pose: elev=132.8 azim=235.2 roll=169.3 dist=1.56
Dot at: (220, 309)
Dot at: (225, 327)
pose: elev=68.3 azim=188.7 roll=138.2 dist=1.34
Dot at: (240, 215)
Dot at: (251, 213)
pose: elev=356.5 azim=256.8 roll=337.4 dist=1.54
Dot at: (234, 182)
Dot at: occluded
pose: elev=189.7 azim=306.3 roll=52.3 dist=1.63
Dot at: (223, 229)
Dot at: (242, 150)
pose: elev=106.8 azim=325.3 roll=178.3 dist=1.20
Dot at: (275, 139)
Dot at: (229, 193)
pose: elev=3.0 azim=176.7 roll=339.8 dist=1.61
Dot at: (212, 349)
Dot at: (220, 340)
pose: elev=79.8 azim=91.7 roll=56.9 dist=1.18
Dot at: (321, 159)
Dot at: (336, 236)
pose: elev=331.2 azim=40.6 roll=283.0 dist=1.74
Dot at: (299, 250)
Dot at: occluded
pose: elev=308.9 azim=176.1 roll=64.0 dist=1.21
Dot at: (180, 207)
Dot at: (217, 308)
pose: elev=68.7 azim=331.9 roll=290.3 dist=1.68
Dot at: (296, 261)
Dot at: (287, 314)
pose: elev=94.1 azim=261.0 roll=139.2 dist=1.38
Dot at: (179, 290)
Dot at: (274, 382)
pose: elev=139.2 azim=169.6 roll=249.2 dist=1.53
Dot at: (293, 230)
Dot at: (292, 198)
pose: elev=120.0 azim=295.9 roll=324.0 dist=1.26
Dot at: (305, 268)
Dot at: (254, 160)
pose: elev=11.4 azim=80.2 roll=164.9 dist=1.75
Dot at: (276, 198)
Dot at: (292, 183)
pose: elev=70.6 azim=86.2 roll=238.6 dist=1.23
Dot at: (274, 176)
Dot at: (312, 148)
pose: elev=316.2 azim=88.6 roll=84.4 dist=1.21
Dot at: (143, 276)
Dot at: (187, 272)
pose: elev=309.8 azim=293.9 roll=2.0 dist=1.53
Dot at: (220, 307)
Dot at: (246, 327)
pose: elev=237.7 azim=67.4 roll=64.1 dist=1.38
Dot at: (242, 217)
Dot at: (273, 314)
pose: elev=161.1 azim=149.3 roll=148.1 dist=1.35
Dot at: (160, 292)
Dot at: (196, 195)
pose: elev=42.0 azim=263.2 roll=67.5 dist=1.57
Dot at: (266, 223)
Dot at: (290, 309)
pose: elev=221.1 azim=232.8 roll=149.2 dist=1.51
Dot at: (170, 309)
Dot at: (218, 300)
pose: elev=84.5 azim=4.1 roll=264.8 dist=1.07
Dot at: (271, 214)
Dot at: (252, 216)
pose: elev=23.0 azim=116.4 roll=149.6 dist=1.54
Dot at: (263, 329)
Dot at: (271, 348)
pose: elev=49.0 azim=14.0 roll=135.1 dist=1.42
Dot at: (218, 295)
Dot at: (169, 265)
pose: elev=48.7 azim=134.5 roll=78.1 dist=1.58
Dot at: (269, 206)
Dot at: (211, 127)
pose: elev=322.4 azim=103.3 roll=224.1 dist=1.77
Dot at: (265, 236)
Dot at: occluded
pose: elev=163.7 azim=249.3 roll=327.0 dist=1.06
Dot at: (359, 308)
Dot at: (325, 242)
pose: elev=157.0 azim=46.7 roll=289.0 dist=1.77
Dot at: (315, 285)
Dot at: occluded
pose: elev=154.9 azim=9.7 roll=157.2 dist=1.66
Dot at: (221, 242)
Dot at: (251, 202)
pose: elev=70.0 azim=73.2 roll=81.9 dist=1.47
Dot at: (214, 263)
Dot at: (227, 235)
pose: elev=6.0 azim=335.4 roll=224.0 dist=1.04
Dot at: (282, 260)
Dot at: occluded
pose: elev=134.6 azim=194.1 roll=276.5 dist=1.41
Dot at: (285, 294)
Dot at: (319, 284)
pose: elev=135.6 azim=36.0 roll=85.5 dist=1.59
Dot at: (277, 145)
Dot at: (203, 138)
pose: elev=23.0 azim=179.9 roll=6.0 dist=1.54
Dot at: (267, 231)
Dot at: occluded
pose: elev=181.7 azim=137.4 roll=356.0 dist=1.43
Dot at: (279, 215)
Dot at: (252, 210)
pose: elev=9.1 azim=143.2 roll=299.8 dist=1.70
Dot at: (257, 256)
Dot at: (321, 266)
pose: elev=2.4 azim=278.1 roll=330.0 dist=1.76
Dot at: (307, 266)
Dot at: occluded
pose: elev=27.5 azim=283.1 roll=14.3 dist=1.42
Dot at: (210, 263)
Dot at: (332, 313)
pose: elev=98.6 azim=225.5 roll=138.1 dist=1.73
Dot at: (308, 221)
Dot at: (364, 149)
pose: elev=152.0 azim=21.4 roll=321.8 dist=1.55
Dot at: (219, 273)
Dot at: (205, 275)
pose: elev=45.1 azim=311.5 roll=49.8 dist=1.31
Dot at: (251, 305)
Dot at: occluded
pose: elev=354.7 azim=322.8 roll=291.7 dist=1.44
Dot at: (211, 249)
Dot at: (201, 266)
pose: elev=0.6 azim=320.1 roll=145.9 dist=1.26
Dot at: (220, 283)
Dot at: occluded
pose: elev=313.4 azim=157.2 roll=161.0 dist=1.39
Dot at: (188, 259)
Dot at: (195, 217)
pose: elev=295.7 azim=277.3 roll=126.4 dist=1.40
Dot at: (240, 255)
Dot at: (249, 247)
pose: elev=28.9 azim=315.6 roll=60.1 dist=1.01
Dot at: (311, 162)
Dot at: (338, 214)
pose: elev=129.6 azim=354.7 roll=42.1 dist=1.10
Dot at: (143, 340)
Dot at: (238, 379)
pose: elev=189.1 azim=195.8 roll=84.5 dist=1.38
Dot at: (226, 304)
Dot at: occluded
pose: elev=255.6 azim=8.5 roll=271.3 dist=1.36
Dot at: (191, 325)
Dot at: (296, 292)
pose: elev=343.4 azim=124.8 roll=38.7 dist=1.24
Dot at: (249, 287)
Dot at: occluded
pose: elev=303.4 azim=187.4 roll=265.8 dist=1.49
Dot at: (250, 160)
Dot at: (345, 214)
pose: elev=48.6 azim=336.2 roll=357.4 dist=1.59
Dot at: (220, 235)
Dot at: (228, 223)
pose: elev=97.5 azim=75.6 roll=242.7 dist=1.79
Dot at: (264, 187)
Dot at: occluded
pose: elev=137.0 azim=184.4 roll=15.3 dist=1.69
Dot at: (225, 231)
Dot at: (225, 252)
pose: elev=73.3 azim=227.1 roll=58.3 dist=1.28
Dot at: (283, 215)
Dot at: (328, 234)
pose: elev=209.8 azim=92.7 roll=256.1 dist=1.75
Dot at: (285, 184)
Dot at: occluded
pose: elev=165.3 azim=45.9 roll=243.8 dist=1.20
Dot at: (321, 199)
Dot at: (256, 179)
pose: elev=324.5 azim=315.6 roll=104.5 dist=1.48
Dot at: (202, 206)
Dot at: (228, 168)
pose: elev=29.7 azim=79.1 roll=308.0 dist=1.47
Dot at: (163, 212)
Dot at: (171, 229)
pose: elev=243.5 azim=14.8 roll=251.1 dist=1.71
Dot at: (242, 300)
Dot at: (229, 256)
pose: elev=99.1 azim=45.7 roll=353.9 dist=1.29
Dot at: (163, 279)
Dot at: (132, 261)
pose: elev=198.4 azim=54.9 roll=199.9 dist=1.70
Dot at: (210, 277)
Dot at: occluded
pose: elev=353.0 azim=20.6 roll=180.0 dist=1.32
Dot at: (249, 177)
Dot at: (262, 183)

§ **Task prompt**: Reproduce all of the data above with every occurrence of "pose" renamed to "camera", leaving everything else unchanged.

§ **Full answer**:
camera: elev=132.8 azim=235.2 roll=169.3 dist=1.56
Dot at: (220, 309)
Dot at: (225, 327)
camera: elev=68.3 azim=188.7 roll=138.2 dist=1.34
Dot at: (240, 215)
Dot at: (251, 213)
camera: elev=356.5 azim=256.8 roll=337.4 dist=1.54
Dot at: (234, 182)
Dot at: occluded
camera: elev=189.7 azim=306.3 roll=52.3 dist=1.63
Dot at: (223, 229)
Dot at: (242, 150)
camera: elev=106.8 azim=325.3 roll=178.3 dist=1.20
Dot at: (275, 139)
Dot at: (229, 193)
camera: elev=3.0 azim=176.7 roll=339.8 dist=1.61
Dot at: (212, 349)
Dot at: (220, 340)
camera: elev=79.8 azim=91.7 roll=56.9 dist=1.18
Dot at: (321, 159)
Dot at: (336, 236)
camera: elev=331.2 azim=40.6 roll=283.0 dist=1.74
Dot at: (299, 250)
Dot at: occluded
camera: elev=308.9 azim=176.1 roll=64.0 dist=1.21
Dot at: (180, 207)
Dot at: (217, 308)
camera: elev=68.7 azim=331.9 roll=290.3 dist=1.68
Dot at: (296, 261)
Dot at: (287, 314)
camera: elev=94.1 azim=261.0 roll=139.2 dist=1.38
Dot at: (179, 290)
Dot at: (274, 382)
camera: elev=139.2 azim=169.6 roll=249.2 dist=1.53
Dot at: (293, 230)
Dot at: (292, 198)
camera: elev=120.0 azim=295.9 roll=324.0 dist=1.26
Dot at: (305, 268)
Dot at: (254, 160)
camera: elev=11.4 azim=80.2 roll=164.9 dist=1.75
Dot at: (276, 198)
Dot at: (292, 183)
camera: elev=70.6 azim=86.2 roll=238.6 dist=1.23
Dot at: (274, 176)
Dot at: (312, 148)
camera: elev=316.2 azim=88.6 roll=84.4 dist=1.21
Dot at: (143, 276)
Dot at: (187, 272)
camera: elev=309.8 azim=293.9 roll=2.0 dist=1.53
Dot at: (220, 307)
Dot at: (246, 327)
camera: elev=237.7 azim=67.4 roll=64.1 dist=1.38
Dot at: (242, 217)
Dot at: (273, 314)
camera: elev=161.1 azim=149.3 roll=148.1 dist=1.35
Dot at: (160, 292)
Dot at: (196, 195)
camera: elev=42.0 azim=263.2 roll=67.5 dist=1.57
Dot at: (266, 223)
Dot at: (290, 309)
camera: elev=221.1 azim=232.8 roll=149.2 dist=1.51
Dot at: (170, 309)
Dot at: (218, 300)
camera: elev=84.5 azim=4.1 roll=264.8 dist=1.07
Dot at: (271, 214)
Dot at: (252, 216)
camera: elev=23.0 azim=116.4 roll=149.6 dist=1.54
Dot at: (263, 329)
Dot at: (271, 348)
camera: elev=49.0 azim=14.0 roll=135.1 dist=1.42
Dot at: (218, 295)
Dot at: (169, 265)
camera: elev=48.7 azim=134.5 roll=78.1 dist=1.58
Dot at: (269, 206)
Dot at: (211, 127)
camera: elev=322.4 azim=103.3 roll=224.1 dist=1.77
Dot at: (265, 236)
Dot at: occluded
camera: elev=163.7 azim=249.3 roll=327.0 dist=1.06
Dot at: (359, 308)
Dot at: (325, 242)
camera: elev=157.0 azim=46.7 roll=289.0 dist=1.77
Dot at: (315, 285)
Dot at: occluded
camera: elev=154.9 azim=9.7 roll=157.2 dist=1.66
Dot at: (221, 242)
Dot at: (251, 202)
camera: elev=70.0 azim=73.2 roll=81.9 dist=1.47
Dot at: (214, 263)
Dot at: (227, 235)
camera: elev=6.0 azim=335.4 roll=224.0 dist=1.04
Dot at: (282, 260)
Dot at: occluded
camera: elev=134.6 azim=194.1 roll=276.5 dist=1.41
Dot at: (285, 294)
Dot at: (319, 284)
camera: elev=135.6 azim=36.0 roll=85.5 dist=1.59
Dot at: (277, 145)
Dot at: (203, 138)
camera: elev=23.0 azim=179.9 roll=6.0 dist=1.54
Dot at: (267, 231)
Dot at: occluded
camera: elev=181.7 azim=137.4 roll=356.0 dist=1.43
Dot at: (279, 215)
Dot at: (252, 210)
camera: elev=9.1 azim=143.2 roll=299.8 dist=1.70
Dot at: (257, 256)
Dot at: (321, 266)
camera: elev=2.4 azim=278.1 roll=330.0 dist=1.76
Dot at: (307, 266)
Dot at: occluded
camera: elev=27.5 azim=283.1 roll=14.3 dist=1.42
Dot at: (210, 263)
Dot at: (332, 313)
camera: elev=98.6 azim=225.5 roll=138.1 dist=1.73
Dot at: (308, 221)
Dot at: (364, 149)
camera: elev=152.0 azim=21.4 roll=321.8 dist=1.55
Dot at: (219, 273)
Dot at: (205, 275)
camera: elev=45.1 azim=311.5 roll=49.8 dist=1.31
Dot at: (251, 305)
Dot at: occluded
camera: elev=354.7 azim=322.8 roll=291.7 dist=1.44
Dot at: (211, 249)
Dot at: (201, 266)
camera: elev=0.6 azim=320.1 roll=145.9 dist=1.26
Dot at: (220, 283)
Dot at: occluded
camera: elev=313.4 azim=157.2 roll=161.0 dist=1.39
Dot at: (188, 259)
Dot at: (195, 217)
camera: elev=295.7 azim=277.3 roll=126.4 dist=1.40
Dot at: (240, 255)
Dot at: (249, 247)
camera: elev=28.9 azim=315.6 roll=60.1 dist=1.01
Dot at: (311, 162)
Dot at: (338, 214)
camera: elev=129.6 azim=354.7 roll=42.1 dist=1.10
Dot at: (143, 340)
Dot at: (238, 379)
camera: elev=189.1 azim=195.8 roll=84.5 dist=1.38
Dot at: (226, 304)
Dot at: occluded
camera: elev=255.6 azim=8.5 roll=271.3 dist=1.36
Dot at: (191, 325)
Dot at: (296, 292)
camera: elev=343.4 azim=124.8 roll=38.7 dist=1.24
Dot at: (249, 287)
Dot at: occluded
camera: elev=303.4 azim=187.4 roll=265.8 dist=1.49
Dot at: (250, 160)
Dot at: (345, 214)
camera: elev=48.6 azim=336.2 roll=357.4 dist=1.59
Dot at: (220, 235)
Dot at: (228, 223)
camera: elev=97.5 azim=75.6 roll=242.7 dist=1.79
Dot at: (264, 187)
Dot at: occluded
camera: elev=137.0 azim=184.4 roll=15.3 dist=1.69
Dot at: (225, 231)
Dot at: (225, 252)
camera: elev=73.3 azim=227.1 roll=58.3 dist=1.28
Dot at: (283, 215)
Dot at: (328, 234)
camera: elev=209.8 azim=92.7 roll=256.1 dist=1.75
Dot at: (285, 184)
Dot at: occluded
camera: elev=165.3 azim=45.9 roll=243.8 dist=1.20
Dot at: (321, 199)
Dot at: (256, 179)
camera: elev=324.5 azim=315.6 roll=104.5 dist=1.48
Dot at: (202, 206)
Dot at: (228, 168)
camera: elev=29.7 azim=79.1 roll=308.0 dist=1.47
Dot at: (163, 212)
Dot at: (171, 229)
camera: elev=243.5 azim=14.8 roll=251.1 dist=1.71
Dot at: (242, 300)
Dot at: (229, 256)
camera: elev=99.1 azim=45.7 roll=353.9 dist=1.29
Dot at: (163, 279)
Dot at: (132, 261)
camera: elev=198.4 azim=54.9 roll=199.9 dist=1.70
Dot at: (210, 277)
Dot at: occluded
camera: elev=353.0 azim=20.6 roll=180.0 dist=1.32
Dot at: (249, 177)
Dot at: (262, 183)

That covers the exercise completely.